I cried out: A conservative form-fitting navy-blue ski suit, no psychedelic outfits. A short cap of brown hair, no spill of pink curls. No jewelry. But her athleticism, her pretty face with its freckle-sprayed pixie nose, her bright, lopsided smile: All these were unmistakable.
Cinda Caldwell.
Barton Reed’s words in the hospital echoed in my brain: Said she was hurt, but that was crap. Just chickened out. Of course, Cinda was the most famous female snowboarder in Killdeer. Young, pretty, and as adept at snowboarding as anyone. She was the best. Got hurt. Wanted to be famous.
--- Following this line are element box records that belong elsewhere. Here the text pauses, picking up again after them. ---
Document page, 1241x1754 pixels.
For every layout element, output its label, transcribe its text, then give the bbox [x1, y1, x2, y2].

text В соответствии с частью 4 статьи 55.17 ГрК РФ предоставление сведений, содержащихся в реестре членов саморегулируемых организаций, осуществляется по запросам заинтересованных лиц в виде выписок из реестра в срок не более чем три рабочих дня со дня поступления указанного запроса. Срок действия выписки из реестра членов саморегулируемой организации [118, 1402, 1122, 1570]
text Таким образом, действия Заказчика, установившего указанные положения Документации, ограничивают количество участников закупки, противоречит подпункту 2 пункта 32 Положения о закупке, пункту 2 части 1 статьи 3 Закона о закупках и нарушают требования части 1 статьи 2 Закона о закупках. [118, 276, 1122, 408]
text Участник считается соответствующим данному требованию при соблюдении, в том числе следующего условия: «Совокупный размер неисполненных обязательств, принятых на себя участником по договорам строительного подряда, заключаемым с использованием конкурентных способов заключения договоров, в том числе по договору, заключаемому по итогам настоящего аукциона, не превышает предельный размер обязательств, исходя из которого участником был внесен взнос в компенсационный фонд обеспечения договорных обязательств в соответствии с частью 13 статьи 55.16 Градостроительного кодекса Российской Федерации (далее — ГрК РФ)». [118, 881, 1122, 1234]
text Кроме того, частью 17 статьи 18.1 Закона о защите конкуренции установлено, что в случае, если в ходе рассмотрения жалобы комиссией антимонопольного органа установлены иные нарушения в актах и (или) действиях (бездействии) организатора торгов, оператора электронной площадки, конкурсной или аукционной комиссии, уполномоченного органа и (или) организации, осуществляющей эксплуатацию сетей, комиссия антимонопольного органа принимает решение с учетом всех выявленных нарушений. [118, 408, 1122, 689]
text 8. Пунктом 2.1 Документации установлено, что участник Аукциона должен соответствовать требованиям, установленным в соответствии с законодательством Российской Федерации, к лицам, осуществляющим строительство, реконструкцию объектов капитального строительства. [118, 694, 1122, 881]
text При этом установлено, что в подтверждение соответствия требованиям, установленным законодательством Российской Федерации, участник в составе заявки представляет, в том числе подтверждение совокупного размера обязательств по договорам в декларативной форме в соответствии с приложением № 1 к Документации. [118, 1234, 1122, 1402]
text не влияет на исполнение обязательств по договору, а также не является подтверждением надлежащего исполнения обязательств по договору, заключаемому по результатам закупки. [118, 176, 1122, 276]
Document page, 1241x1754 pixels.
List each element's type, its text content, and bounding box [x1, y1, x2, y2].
Never happened.
No, it never happened, I thought as I watched. Nate expertly clicked off the camera and then resumed taping from the valley. Cinda was far above, on the right edge of Elk Ridge. Nate zoomed in on her doing a smooth right to left, then left to right maneuver on the steep white slope. Cinda’s flowing movements were as effortless and breathtaking as big-wave surfing.
Nate’s garbled voice came on again; the tape clicked off. The next time Cinda appeared she was up higher, near the top edge of the steep, forest-lined bowl that Arthur had pointed out to Marla and me the day before. Nate zoomed in. Poised unafraid at the edge of the bowl, Cinda’s face was happy but determined. Then her concentration broke. She stared, puzzled, into the distance. A look of horror spread over her face, and she gestured to the camera.